PESCARA – È stato approvato oggi, con decreto a firma del prefetto di Pescara, Vincenzo D’Antuono, il Piano provinciale ricerca persone scomparse.
Il Piano coinvolge, oltre alle diverse Forze di polizia, gli enti locali e le associazioni di volontariato operanti in sede locale e prevede il loro coordinamento da parte del Prefetto in occasione della scomparsa o dello smarrimento di persone, ferma restando la competenza dell’Autorità giudiziaria per le ipotesi di reato.
Sono stati ipotizzati diversi scenari possibili, sulla base delle caratteristiche del territorio della provincia di Pescara, poiché esso, come noto, è molto variegato, ricomprendendo ambienti antropizzati, dai centri urbani ad alta densità abitativa ai piccoli comuni, ambiente marino e lacustre, ambiente montano con località difficilmente raggiungibili o impervie.

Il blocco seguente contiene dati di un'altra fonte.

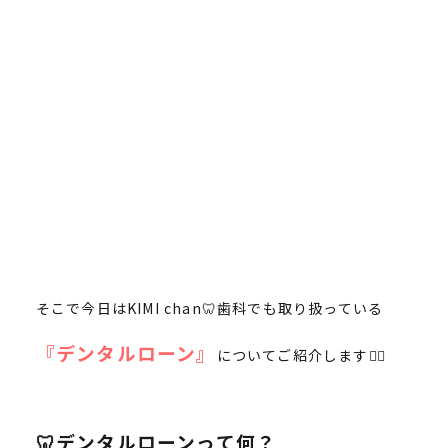
そこで今日はKIMI chan🦷歯科でも取り扱っている
『デンタルローン』
についてご紹介します💁‍♀️
🦷デンタルローンって何？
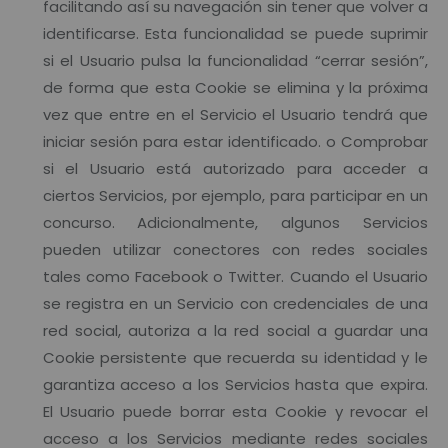
facilitando así su navegación sin tener que volver a
identificarse. Esta funcionalidad se puede suprimir
si el Usuario pulsa la funcionalidad “cerrar sesión”,
de forma que esta Cookie se elimina y la próxima
vez que entre en el Servicio el Usuario tendrá que
iniciar sesión para estar identificado. o Comprobar
si el Usuario está autorizado para acceder a
ciertos Servicios, por ejemplo, para participar en un
concurso. Adicionalmente, algunos Servicios
pueden utilizar conectores con redes sociales
tales como Facebook o Twitter. Cuando el Usuario
se registra en un Servicio con credenciales de una
red social, autoriza a la red social a guardar una
Cookie persistente que recuerda su identidad y le
garantiza acceso a los Servicios hasta que expira.
El Usuario puede borrar esta Cookie y revocar el
acceso a los Servicios mediante redes sociales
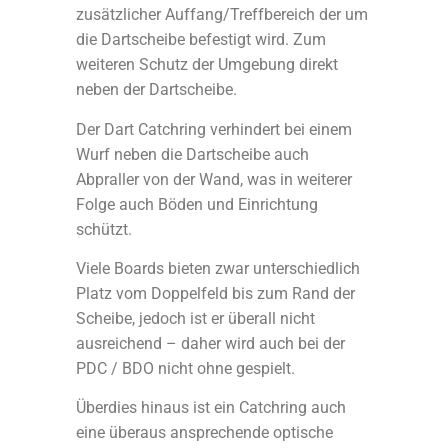
zusätzlicher Auffang/Treffbereich der um
die Dartscheibe befestigt wird. Zum
weiteren Schutz der Umgebung direkt
neben der Dartscheibe.
Der Dart Catchring verhindert bei einem
Wurf neben die Dartscheibe auch
Abpraller von der Wand, was in weiterer
Folge auch Böden und Einrichtung
schützt.
Viele Boards bieten zwar unterschiedlich
Platz vom Doppelfeld bis zum Rand der
Scheibe, jedoch ist er überall nicht
ausreichend – daher wird auch bei der
PDC / BDO nicht ohne gespielt.
Überdies hinaus ist ein Catchring auch
eine überaus ansprechende optische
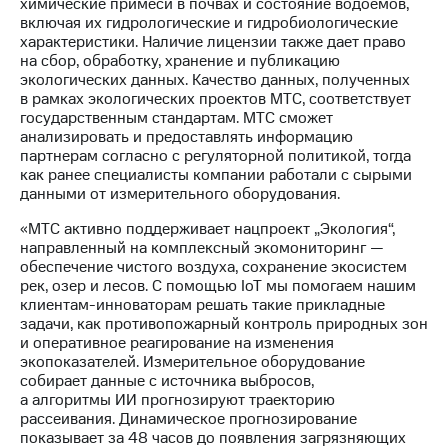
Раскрытие
химические примеси в почвах и состояние водоемов,
информации
включая их гидрологические и гидробиологические
Информация
характеристики. Наличие лицензии также дает право
акционерам
на сбор, обработку, хранение и публикацию
Документы
экологических данных. Качество данных, полученных
ПАО
в рамках экологических проектов МТС, соответствует
"МТС"
государственным стандартам. МТС сможет
Собрания
анализировать и предоставлять информацию
акционеров
партнерам согласно с регуляторной политикой, тогда
Личный
как ранее специалисты компании работали с сырыми
кабинет
данными от измерительного оборудования.
акционера
«МТС активно поддерживает нацпроект „Экология“,
Акционерный
направленный на комплексный экомониторинг —
капитал
обеспечение чистого воздуха, сохранение экосистем
Контроль
рек, озер и лесов. С помощью IoT мы помогаем нашим
и
клиентам-инноваторам решать такие прикладные
аудит
задачи, как противопожарный контроль природных зон
Рынок
и оперативное реагирование на изменения
акций
экопоказателей. Измерительное оборудование
собирает данные с источника выбросов,
Описание
а алгоритмы ИИ прогнозируют траекторию
Программа
рассеивания. Динамическое прогнозирование
приобретения
показывает за 48 часов до появления загрязняющих
Порядок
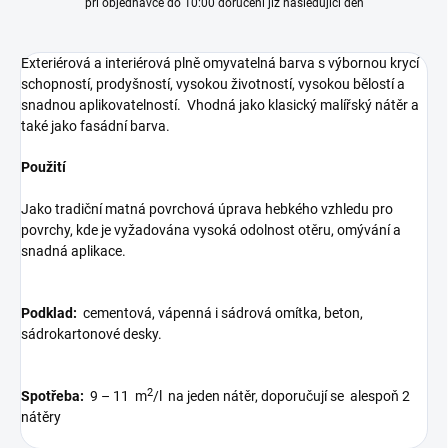
při objednávce do 10:00 doručení již následující den
Exteriérová a interiérová plně omyvatelná barva s výbornou krycí
schopností, prodyšností, vysokou životností, vysokou bělostí a
snadnou aplikovatelností. Vhodná jako klasický malířský nátěr a
také jako fasádní barva.
Použití
Jako tradiční matná povrchová úprava hebkého vzhledu pro
povrchy, kde je vyžadována vysoká odolnost otěru, omývání a
snadná aplikace.
Podklad:
cementová, vápenná i sádrová omítka, beton,
sádrokartonové desky.
2
Spotřeba:
9 – 11 m
/l na jeden nátěr, doporučují se alespoň 2
nátěry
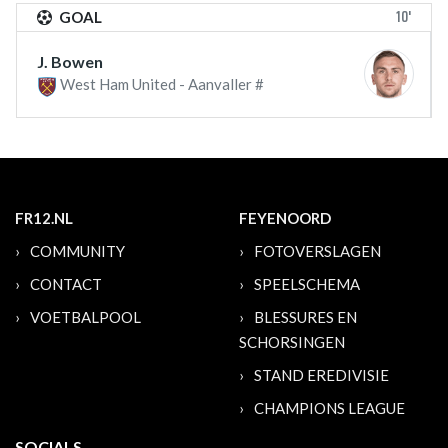
10'
GOAL
J. Bowen
West Ham United - Aanvaller #
FR12.NL
FEYENOORD
COMMUNITY
FOTOVERSLAGEN
CONTACT
SPEELSCHEMA
VOETBALPOOL
BLESSURES EN
SCHORSINGEN
STAND EREDIVISIE
CHAMPIONS LEAGUE
SOCIALS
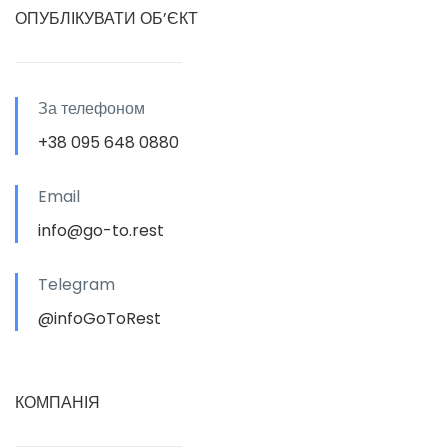
ОПУБЛІКУВАТИ ОБ’ЄКТ
За телефоном
+38 095 648 0880
Email
info@go-to.rest
Telegram
@infoGoToRest
КОМПАНІЯ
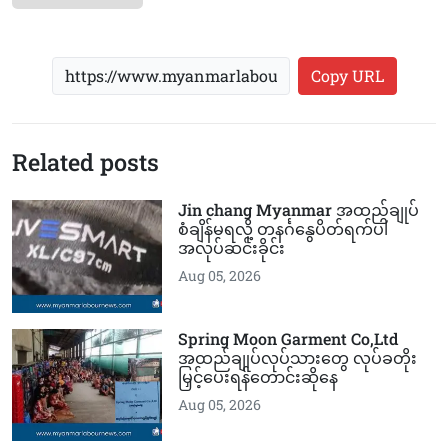
Copy URL
Related posts
Jin chang Myanmar အထည်ချုပ်
စံချိန်မရလို့ တနင်္ဂနွေပိတ်ရက်ပါ
အလုပ်ဆင်းခိုင်း
Aug 05, 2026
Spring Moon Garment Co,Ltd
အထည်ချုပ်လုပ်သားတွေ လုပ်ခတိုး
မြှင့်ပေးရန်တောင်းဆိုနေ
Aug 05, 2026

Per queste ultime è previsto, oltre all’impiego dei reparti speciali delle Forze di polizia, anche l’eventuale intervento di squadre del Corpo nazionale soccorso alpino e speleologico.
Il Piano adottato disciplina nel dettaglio le procedure di intervento che debbono essere adottate da tutti gli Enti interessati alle operazioni di ricerca sia di persone scomparse, cioè di quelle di cui non si conosce il luogo di destinazione ovvero allontanatesi senza comunicare alcunché a parenti e amici, sia di quelle disperse, tipico esempio l’escursionista che, prima di smarrirsi, ha informato i congiunti del luogo di partenza della sua escursione.